PROBLEMS AND TASKS:
(A) Using the cells and viruses section, explain what HEK 293T is and how it relates to the HEK 293 cell line. Answer in one to three sentences.
(B) Answer these questions from the cells and viruses section, with each answer on its own line:
(i) What catalog number is given for the MDCK cell line?
(ii) What percentage of fetal bovine serum was added to the media?
(iii) Who provided the PR8 influenza virus, and at what institution?
(C) Reproduce the cells and viruses section word for word, from "Materials and methods" to "of Cambridge, UK).".

TEXT PROVIDED:
━━━━━━━━━━━━━━━━━━━━━━━━━━━━━━

Materials and methods

Cells and viruses

Madin–Darby canine kidney (MDCK) cell line (BCRC 60004), human embryonic kidney 293 cell line (HEK 293), and HEK 293T (HEK293 transformed with large T antigen) cell line were maintained in Eagle's minimum essential medium (EMEM; HyClone, Logan, UT, USA) and grown in Dulbecco's modified Eagle's medium (DMEM; GIBCO, Grand Island, NY, USA), respectively, supplemented with 1.0 mm sodium pyruvate, 1.5 g·L−1 sodium bicarbonate, 1 unit·mL−1 penicillin G sodium, 100 μg·mL−1 streptomycin sulfate, and 10% fetal bovine serum (GIBCO). Human influenza virus A/Puerto Rico/8/34 H1N1 (PR8) used in this study was kindly provided by L. Tiley (Department of Veterinary Medicine, University of Cambridge, UK).

━━━━━━━━━━━━━━━━━━━━━━━━━━━━━━

EXTRACTED ENTRIES:

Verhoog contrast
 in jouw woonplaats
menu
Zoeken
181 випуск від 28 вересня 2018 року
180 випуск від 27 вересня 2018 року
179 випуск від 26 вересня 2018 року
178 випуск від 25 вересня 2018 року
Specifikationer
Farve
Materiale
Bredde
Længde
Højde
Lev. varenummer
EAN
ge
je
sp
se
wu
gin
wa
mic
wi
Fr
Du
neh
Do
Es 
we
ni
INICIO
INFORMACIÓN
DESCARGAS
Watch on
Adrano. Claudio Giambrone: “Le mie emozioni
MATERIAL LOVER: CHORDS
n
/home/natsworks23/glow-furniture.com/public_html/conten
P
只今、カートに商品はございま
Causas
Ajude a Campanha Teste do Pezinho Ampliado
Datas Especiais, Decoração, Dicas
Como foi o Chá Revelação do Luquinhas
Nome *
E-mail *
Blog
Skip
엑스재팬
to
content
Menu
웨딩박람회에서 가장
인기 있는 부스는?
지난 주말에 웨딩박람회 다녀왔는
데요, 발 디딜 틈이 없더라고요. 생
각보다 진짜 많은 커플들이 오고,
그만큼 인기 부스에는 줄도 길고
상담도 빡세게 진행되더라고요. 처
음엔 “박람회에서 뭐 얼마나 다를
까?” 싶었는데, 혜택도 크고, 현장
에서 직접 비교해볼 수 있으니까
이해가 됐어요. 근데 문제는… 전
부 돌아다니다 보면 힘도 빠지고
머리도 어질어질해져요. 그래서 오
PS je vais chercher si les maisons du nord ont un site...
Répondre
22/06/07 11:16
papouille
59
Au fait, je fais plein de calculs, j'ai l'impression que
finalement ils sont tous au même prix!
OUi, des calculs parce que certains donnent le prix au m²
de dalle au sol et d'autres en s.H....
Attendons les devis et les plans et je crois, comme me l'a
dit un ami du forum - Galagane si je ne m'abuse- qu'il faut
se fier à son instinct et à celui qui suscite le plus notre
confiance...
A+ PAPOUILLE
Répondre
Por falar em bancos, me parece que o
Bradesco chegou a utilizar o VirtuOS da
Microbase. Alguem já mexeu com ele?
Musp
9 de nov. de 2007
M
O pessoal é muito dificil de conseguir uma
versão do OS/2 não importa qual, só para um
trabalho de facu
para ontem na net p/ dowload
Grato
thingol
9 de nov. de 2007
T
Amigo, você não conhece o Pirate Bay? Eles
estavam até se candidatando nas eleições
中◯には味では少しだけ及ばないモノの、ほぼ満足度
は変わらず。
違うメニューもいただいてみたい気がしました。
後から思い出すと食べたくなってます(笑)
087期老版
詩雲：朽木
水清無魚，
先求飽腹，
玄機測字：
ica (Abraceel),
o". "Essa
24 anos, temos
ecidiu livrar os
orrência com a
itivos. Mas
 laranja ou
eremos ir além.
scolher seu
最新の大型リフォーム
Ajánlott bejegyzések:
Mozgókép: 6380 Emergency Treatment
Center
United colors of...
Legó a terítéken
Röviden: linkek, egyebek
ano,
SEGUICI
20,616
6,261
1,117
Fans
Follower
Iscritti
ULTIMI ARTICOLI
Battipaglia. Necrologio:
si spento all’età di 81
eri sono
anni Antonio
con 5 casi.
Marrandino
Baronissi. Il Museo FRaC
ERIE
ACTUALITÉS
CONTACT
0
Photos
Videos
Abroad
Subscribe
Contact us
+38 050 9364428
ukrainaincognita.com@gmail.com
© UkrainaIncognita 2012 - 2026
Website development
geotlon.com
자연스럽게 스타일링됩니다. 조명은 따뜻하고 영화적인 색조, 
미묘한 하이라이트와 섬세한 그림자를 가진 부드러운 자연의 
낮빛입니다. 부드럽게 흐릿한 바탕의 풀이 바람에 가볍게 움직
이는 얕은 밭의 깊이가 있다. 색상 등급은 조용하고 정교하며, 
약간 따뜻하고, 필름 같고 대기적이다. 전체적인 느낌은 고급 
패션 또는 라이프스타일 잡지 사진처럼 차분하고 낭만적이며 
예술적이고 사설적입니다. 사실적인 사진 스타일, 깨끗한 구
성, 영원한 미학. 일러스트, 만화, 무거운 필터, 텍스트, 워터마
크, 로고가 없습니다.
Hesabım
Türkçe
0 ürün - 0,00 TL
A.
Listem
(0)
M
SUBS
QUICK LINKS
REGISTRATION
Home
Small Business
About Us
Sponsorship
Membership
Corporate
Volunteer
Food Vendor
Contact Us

━━━━━━━━━━━━━━━━━━━━━━━━━━━━━━

EXPECTED RESULTS:
(A) HEK 293T is the HEK293 cell line transformed with large T antigen. It is a modified form of the human embryonic kidney 293 line.

(B)
(i) BCRC 60004
(ii) 10%
(iii) L. Tiley, Department of Veterinary Medicine, University of Cambridge, UK

(C)
Materials and methods

Cells and viruses

Madin–Darby canine kidney (MDCK) cell line (BCRC 60004), human embryonic kidney 293 cell line (HEK 293), and HEK 293T (HEK293 transformed with large T antigen) cell line were maintained in Eagle's minimum essential medium (EMEM; HyClone, Logan, UT, USA) and grown in Dulbecco's modified Eagle's medium (DMEM; GIBCO, Grand Island, NY, USA), respectively, supplemented with 1.0 mm sodium pyruvate, 1.5 g·L−1 sodium bicarbonate, 1 unit·mL−1 penicillin G sodium, 100 μg·mL−1 streptomycin sulfate, and 10% fetal bovine serum (GIBCO). Human influenza virus A/Puerto Rico/8/34 H1N1 (PR8) used in this study was kindly provided by L. Tiley (Department of Veterinary Medicine, University of Cambridge, UK).